Data Center Facts

  • As of March 2026, there are 4,011 data centers in the United States — more than any other country by a wide margin, ahead of the UK (511), Germany (507), China (368), and France (344). Nearly 40% of all global data centers are located in the US.

  • The US accounts for approximately 54% of all hyperscale data center capacity worldwide.

  • The force driving the expansion of data centers is artificial intelligence. The shift from traditional cloud computing workloads to AI training and inference infrastructure has transformed data center economics, scale requirements, and energy consumption in ways that were essentially unforeseeable even three years ago.
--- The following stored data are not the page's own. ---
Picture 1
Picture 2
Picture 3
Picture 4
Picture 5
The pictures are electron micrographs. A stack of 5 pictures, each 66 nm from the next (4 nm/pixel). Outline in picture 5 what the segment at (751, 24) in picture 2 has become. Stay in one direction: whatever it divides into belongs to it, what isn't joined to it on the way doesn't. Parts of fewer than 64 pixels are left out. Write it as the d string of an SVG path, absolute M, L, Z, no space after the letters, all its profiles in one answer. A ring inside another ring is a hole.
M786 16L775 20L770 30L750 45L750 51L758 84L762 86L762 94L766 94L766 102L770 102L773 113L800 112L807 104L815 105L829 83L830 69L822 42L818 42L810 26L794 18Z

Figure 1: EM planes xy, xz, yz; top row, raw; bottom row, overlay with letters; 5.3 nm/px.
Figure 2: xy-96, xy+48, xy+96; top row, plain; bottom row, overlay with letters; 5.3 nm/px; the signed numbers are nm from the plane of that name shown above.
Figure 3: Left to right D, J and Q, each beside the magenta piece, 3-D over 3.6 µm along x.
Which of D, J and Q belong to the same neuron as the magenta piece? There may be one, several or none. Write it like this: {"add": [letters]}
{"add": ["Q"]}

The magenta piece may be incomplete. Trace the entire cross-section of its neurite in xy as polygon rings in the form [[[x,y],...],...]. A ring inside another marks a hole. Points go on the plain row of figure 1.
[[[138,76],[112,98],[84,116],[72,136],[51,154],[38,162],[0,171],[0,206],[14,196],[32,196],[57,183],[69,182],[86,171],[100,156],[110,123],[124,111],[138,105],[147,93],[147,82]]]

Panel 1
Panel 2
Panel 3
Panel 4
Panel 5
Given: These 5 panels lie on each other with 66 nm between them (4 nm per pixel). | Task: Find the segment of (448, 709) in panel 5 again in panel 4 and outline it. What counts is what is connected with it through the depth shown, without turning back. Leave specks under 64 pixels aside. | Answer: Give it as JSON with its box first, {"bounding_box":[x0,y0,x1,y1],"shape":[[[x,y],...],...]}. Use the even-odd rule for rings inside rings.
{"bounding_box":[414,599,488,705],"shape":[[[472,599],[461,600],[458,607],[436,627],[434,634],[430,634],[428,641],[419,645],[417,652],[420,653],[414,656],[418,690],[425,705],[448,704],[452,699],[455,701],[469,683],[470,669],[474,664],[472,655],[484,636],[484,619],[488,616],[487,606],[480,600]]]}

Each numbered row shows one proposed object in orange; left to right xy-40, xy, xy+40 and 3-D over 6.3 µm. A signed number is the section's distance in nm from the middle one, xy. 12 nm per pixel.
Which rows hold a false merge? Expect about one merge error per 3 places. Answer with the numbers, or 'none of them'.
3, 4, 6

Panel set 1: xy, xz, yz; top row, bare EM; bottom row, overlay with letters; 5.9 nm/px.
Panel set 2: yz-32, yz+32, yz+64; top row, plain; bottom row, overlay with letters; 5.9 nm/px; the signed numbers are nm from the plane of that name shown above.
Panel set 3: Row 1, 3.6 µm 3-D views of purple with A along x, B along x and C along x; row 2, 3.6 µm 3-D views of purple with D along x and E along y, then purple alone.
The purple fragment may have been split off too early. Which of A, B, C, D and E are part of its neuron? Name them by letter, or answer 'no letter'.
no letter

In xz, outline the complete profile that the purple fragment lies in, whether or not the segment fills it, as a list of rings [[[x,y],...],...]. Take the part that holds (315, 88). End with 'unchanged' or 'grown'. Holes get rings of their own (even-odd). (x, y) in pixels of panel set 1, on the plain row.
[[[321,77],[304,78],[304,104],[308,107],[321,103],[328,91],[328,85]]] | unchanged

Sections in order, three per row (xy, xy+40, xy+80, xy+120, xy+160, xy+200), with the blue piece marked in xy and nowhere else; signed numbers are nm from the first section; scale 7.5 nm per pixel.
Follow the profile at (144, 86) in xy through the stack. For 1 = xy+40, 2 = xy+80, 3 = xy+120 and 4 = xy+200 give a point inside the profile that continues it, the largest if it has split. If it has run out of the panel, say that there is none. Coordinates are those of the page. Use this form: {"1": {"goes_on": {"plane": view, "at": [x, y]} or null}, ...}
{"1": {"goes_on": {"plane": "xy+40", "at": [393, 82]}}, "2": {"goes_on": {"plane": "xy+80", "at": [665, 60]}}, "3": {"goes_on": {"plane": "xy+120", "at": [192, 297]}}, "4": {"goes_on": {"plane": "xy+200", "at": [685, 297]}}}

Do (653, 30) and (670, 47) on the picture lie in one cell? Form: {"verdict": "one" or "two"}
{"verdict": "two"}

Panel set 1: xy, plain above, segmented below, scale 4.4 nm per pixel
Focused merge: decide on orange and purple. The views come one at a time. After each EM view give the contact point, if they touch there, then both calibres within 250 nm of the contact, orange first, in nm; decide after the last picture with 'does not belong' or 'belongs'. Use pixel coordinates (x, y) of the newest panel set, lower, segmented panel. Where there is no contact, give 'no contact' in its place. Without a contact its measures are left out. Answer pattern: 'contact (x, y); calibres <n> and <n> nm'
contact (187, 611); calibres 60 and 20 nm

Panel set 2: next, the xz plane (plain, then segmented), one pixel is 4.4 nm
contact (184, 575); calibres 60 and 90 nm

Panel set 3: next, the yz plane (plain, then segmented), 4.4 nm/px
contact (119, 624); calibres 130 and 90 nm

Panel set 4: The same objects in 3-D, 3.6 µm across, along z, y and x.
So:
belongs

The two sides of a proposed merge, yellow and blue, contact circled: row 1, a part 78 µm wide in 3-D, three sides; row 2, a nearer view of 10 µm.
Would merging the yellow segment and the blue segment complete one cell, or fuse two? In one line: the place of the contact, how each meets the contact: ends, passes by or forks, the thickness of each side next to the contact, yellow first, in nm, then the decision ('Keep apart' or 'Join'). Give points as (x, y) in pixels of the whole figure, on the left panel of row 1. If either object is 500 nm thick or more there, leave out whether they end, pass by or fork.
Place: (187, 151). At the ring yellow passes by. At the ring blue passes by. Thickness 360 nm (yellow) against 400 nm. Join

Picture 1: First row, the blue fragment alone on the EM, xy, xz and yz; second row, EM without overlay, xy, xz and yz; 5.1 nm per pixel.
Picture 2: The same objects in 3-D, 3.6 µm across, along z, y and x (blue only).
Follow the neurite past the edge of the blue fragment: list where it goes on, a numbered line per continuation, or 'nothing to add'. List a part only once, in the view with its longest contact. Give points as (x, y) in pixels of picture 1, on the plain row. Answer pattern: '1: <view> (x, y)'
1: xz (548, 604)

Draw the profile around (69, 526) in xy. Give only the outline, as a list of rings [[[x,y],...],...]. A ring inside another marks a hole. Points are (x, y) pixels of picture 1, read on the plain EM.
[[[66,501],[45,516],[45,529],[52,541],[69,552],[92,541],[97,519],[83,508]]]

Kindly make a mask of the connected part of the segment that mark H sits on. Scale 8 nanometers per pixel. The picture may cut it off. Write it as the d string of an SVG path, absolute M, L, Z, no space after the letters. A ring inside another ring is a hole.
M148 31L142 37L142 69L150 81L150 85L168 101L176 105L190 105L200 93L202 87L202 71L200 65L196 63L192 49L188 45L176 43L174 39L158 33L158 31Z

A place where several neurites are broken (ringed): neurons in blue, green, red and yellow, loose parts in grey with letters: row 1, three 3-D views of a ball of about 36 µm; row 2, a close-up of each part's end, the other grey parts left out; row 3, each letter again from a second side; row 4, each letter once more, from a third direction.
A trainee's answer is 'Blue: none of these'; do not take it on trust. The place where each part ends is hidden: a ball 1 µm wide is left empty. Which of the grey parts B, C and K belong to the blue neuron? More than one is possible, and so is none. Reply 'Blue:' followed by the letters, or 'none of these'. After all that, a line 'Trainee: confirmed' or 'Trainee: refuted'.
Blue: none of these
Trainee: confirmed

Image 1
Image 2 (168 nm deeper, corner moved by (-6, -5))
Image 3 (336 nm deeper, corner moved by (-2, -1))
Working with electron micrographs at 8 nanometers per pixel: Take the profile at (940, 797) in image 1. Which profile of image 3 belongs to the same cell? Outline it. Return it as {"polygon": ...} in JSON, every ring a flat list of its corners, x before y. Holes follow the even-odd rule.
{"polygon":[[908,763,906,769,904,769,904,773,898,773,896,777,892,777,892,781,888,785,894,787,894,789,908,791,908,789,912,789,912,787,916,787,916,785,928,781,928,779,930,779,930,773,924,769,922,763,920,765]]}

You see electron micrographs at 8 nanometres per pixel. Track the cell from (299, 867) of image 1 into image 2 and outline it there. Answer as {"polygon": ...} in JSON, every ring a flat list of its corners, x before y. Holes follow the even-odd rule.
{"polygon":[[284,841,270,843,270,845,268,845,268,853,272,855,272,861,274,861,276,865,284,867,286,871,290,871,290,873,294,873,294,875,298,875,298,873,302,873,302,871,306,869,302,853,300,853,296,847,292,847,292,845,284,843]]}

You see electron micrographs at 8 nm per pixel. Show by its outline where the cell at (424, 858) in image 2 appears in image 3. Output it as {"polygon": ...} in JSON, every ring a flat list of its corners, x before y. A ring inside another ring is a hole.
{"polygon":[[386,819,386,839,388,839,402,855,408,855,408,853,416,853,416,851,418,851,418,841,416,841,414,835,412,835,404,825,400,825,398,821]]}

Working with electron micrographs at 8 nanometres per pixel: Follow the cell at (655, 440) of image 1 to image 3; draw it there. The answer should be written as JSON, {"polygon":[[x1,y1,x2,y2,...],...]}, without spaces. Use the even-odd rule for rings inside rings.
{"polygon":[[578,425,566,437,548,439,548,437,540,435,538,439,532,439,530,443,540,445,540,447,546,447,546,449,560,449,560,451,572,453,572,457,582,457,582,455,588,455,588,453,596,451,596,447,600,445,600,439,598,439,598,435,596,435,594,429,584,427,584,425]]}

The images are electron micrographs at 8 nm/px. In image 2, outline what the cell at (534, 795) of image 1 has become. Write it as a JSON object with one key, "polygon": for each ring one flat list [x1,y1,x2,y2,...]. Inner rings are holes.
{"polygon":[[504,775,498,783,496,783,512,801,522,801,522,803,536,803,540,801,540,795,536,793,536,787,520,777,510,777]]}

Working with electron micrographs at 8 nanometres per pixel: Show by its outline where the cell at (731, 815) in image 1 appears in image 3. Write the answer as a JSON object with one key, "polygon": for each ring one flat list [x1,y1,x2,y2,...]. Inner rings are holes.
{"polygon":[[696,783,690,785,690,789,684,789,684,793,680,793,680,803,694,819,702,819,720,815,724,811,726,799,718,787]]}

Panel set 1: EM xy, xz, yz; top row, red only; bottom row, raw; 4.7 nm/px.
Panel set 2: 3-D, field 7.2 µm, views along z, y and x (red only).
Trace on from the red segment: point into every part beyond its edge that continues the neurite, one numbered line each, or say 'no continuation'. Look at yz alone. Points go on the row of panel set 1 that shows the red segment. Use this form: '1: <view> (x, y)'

  • The Top 4 US cloud service providers — Amazon, Google (Cloud), Meta, and Microsoft (Azure) — increased their combined data center capital expenditures by 76% in 2025 (Dell’Oro Group, March 2026), spending approximately $420 billion collectively.

  • Data centers consumed 183 terawatt-hours of electricity in 2024 — over 4% of total US national electricity consumption — and the International Energy Agency (IEA) projects that figure will grow by 133% to 426 TWh by 2030.

  • 183 terawatt hours could light approximately 178 million homes for one year.

  • The average data center size today is 80MW for facilities coming online in 2025— up from 25MW in 2020.

  • The top 7 wholesale data center markets are Northern Virginia, Dallas/Fort Worth, Silicon Valley, Chicago, Phoenix, New York Tri-State, and Atlanta.

  • US data center water use is estimated at approximately 1.7 billion liters per day

  • One gigawatt of power can supply roughly 750,000 average American homes.

  • The US data center sector has roughly doubled in capacity every three years — a pace that is placing extraordinary pressure on the national electricity grid, cooling water supplies, construction labor markets, and local zoning processes in the markets where development is most concentrated.

  • More than four out of every five megawatts colocation data centers underconstruction is already committed to a tenant before the building is finished; it is demand-driven construction where operators would build more if they could secure power and permits.

  • The US Interstate Highway System — the largest public infrastructure project in American history — cost approximately $530 billion in today’s dollars and took decades to build. The data center industry will spend twice that amount in a single calendar year, overwhelmingly driven by private capital from a handful of technology companies pursuing competitive advantage in artificial intelligence.

  • A typical data center = 100,000 households worth of electricity.

  • A hyperscale data center = 3.65 million average households / 5 standard nuclear reactors

  • Operational hyperscale data centers nearly tripled from ~450 (2018) to 1,297 (late 2025).

  • The power constraint is the defining challenge of the US data center industry in 2026, and its severity can be measured in a single statistic: Microsoft has disclosed an $80 billion backlog of Azure orders it cannot fulfill due to power constraints.

  • The average grid-connection wait time in primary data center markets now exceeds four years (JLL), meaning a project that breaks ground today in a constrained market will be waiting for a utility interconnection that won’t be available until 2029 or 2030. This mismatch is forcing hyperscalers to pursue solutions that were considered unusual just two years ago: directly contracting with power generators, building on-site generation (including natural gas peakers, diesel backup fleets, and increasingly, small modular nuclear reactors), and acquiring rights to existing generation assets.

  • Traditional data center workloads (enterprise software, web serving, storage, standard cloud computing) have predictable, moderate, and relatively stable power density requirements: a standard server rack might draw 5–10 kW.

  • An AI training cluster is a purpose-built computing instrument of a kind that has no historical precedent in commercial infrastructure. The 167% growth in liquid cooling projected between 2025 and 2030 is the engineering response to this density shift: air cooling that works for 10 kW racks cannot manage 100 kW racks, and the data center industry is in the middle of an unprecedented technology transition to liquid, immersion, and direct-to-chip cooling systems.

  • US states with multiple data centers generate $30+ billion in additional economic output annually.

  • The economic geography of US data center development is shifting in 2026 in ways that matter both for the industry and for US regional economic development. The Southeastern United States — led by Georgia, North Carolina, South Carolina, and Texas — is projected to become the largest US regional market by power capacity by 2030, accounting for approximately 35% of national data center capacity.

  • This shift is driven by three converging factors: power availability (the Southeast has more generation headroom than constrained Northern Virginia), land availability and lower development costs than coastal markets, and state governments actively competing for data center investment with aggressive incentive packages.

  • The 36 US states that now offer targeted incentives reflect a remarkable policy consensus that data center investment is worth competing for — it creates construction jobs, property tax revenue, and permanent technical employment, even as it strains electricity grids and water supplies.

  • The skilled labor shortage is the data center industry’s second most acute constraint after power availability. The scale of construction requires electricians, pipefitters, mechanical engineers, and construction workers in quantities that exceed the available workforce in many markets.